Audi managers in China made similar suggestions: “Europe could do so much more. But everything is discussed to death. China simply provides the better environment. That’s why we have to develop here.” Audi plans to expand its development department in China from 280 to 650 employees over the next few years. 200 of them are solely dedicated to work on networked and autonomous driving.

Technology and expertise are moving where demand exists: Audi has produced the “Traffic Light Information” for more than four years. So far, the manufacturer has already tested the system in Ingolstadt, Berlin and Las Vegas. But in Wuxi, it’s happening for the first time on a large scale and using the LTE instead of Wi-Fi.

This is facilitated by Huawei. “Not only do we want to offer solutions, we also want to build an ecosystem that in the long run can be used not only in China but worldwide. That’s why we have invited many foreign companies,” says Huawei manager Xiong. In the process, they have companies known for strong research and development.

Cities seek solutions to clogged roads

China’s systematic approach to mobility is outlined in the national “Medium to Long Term Car Development Plan”. It states that 10% of cars in China will be equipped with systems for connected driving by 2020. 25% of all cars entering the market are expected to be able to offer Level 4 or Level 5 driver assistants (make part or all of the driving decisions themselves) by 2025.

There are two approaches to advancing autonomous driving: either the car itself becomes smarter and makes decisions on its own, or decisions are made at a traffic centre that is networked with the infrastructure. China has shown to favour the second approach, because it allows better control of traffic flow. Clogged roads are a big problem in Chinese cities.

But the IT Ministry wants to test all options. In selected provinces in the north, for example, driving in icy and snowy areas is tested. Other cities are also involved in the project. But Wuxi is the most complex testing area – driving is not used in a sealed off test zone, but in the city centre.

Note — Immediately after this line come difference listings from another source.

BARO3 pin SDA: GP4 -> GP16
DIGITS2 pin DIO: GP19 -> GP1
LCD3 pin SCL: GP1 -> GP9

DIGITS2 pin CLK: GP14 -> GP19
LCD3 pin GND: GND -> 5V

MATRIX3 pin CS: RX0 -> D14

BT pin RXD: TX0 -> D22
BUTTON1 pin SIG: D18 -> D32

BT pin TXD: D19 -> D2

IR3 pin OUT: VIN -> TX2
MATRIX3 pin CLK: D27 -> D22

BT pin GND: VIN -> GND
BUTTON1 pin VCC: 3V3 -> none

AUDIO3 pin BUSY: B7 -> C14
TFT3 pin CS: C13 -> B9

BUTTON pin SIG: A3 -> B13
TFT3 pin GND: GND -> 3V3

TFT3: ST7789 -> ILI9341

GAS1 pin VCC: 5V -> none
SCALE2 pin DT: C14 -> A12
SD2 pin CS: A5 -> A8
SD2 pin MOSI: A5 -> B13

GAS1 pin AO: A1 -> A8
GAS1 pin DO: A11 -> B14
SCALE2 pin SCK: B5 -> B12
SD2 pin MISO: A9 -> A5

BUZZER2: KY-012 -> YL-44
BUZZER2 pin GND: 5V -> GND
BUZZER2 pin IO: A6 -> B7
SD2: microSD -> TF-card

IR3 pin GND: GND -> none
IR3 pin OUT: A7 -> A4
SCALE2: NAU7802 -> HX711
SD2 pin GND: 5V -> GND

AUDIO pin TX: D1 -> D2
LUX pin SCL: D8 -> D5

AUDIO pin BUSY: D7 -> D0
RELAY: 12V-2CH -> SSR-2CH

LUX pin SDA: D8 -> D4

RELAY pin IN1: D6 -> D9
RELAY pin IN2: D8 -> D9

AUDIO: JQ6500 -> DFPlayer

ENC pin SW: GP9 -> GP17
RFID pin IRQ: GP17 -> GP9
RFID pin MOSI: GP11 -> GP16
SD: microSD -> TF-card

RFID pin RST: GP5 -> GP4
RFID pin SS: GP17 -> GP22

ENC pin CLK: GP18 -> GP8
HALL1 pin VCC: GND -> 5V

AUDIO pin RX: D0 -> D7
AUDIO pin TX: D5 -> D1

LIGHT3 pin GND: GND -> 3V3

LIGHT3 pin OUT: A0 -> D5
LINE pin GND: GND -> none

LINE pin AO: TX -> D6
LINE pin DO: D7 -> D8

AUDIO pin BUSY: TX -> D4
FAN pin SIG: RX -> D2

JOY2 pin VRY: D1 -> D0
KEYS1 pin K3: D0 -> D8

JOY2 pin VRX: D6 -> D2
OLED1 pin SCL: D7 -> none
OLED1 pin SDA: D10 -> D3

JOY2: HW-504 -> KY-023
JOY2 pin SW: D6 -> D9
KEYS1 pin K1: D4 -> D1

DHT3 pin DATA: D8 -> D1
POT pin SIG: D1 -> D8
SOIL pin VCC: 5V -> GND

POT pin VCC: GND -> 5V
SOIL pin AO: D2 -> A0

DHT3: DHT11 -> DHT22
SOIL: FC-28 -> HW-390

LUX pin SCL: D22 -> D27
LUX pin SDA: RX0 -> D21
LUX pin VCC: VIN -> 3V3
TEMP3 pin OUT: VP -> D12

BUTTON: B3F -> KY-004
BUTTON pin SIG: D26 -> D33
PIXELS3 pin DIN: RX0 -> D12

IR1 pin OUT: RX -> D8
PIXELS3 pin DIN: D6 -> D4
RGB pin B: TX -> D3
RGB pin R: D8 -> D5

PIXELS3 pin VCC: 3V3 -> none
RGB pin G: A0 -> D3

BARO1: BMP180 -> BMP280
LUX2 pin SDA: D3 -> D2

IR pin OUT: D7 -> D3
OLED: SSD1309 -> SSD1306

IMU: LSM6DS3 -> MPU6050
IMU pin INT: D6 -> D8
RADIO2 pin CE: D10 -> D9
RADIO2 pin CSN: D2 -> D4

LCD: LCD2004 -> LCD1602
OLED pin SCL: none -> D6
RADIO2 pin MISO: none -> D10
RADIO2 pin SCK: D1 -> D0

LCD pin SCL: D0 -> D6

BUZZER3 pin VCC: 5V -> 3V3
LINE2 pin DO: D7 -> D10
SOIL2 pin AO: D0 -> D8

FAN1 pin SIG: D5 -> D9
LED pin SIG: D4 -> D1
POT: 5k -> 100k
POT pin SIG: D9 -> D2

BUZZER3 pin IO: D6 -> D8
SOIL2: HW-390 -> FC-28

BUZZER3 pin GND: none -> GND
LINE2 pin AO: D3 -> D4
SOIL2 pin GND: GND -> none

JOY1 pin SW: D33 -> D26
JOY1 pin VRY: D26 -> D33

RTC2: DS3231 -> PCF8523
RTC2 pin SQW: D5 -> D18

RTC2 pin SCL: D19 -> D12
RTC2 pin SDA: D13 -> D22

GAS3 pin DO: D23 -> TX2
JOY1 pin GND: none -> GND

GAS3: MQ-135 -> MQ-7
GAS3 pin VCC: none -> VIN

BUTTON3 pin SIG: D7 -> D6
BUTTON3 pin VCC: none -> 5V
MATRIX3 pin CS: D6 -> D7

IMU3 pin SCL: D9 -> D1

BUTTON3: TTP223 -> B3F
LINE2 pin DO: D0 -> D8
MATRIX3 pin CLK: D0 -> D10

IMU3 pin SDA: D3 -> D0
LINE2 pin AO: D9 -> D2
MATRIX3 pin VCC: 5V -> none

In addition, all key decision-makers are involved from the start. This is important because not only the technology in the car is important in networked driving, but also communication with public infrastructure, telecommunications networks and other road users.

Decentralised initiatives and local experiments are popular testing methods of the Chinese government. China commonly approaches changes “from the point to the surface” – meaning if the project proves successful in the administrative practice of a region, nationwide laws are enacted and the projects implemented nationwide.

In China, plans are realised faster because the government has a vision, recognises Accenture consultant Adick. “Digitization does not just happen inside a company, it’s promoted along the entire value chain by the government”

Chinese are more open to new technology

Furthermore, Chinese citizens are generally more open to new technology. According to a study by Boston Consulting Group, Chinese are fundamentally more open-minded than Europeans when it comes to autonomous driving. 75% said they would sit in a robot car, compared with 45% of Europeans.

However, China has to catch up. Huawei manager Xiong admits that compared with the US, the technology of networked driving is still lagging behind. “But we’re narrowing the gap very quickly, because we’re investing a lot of resources, bringing all the players together and looking at how to use it. America does not understand that in connected driving, businesses can’t compete. It’s joint effort.”

“Cooperation has its advantages, but also pitfalls. You learn a lot from each other, reports, employees from Huawei and Audi. After all, one does not know each other’s industry so well. At the beginning of such a development it was not all about profit,” Xiong commented. “We want to bring the entire industry forward and the more data you can collect, the better you can do research.”

For taxi driver Wang Xiubao, all these developments have long become part of everyday life. Since last summer, a chip has been installed in his taxi’s window, which tracks how many cars are at a traffic light for how long. “I cannot wait to start the next phase of the tests,” he says proudly. “I think it’s good that we are worldwide at the forefront of this technology.”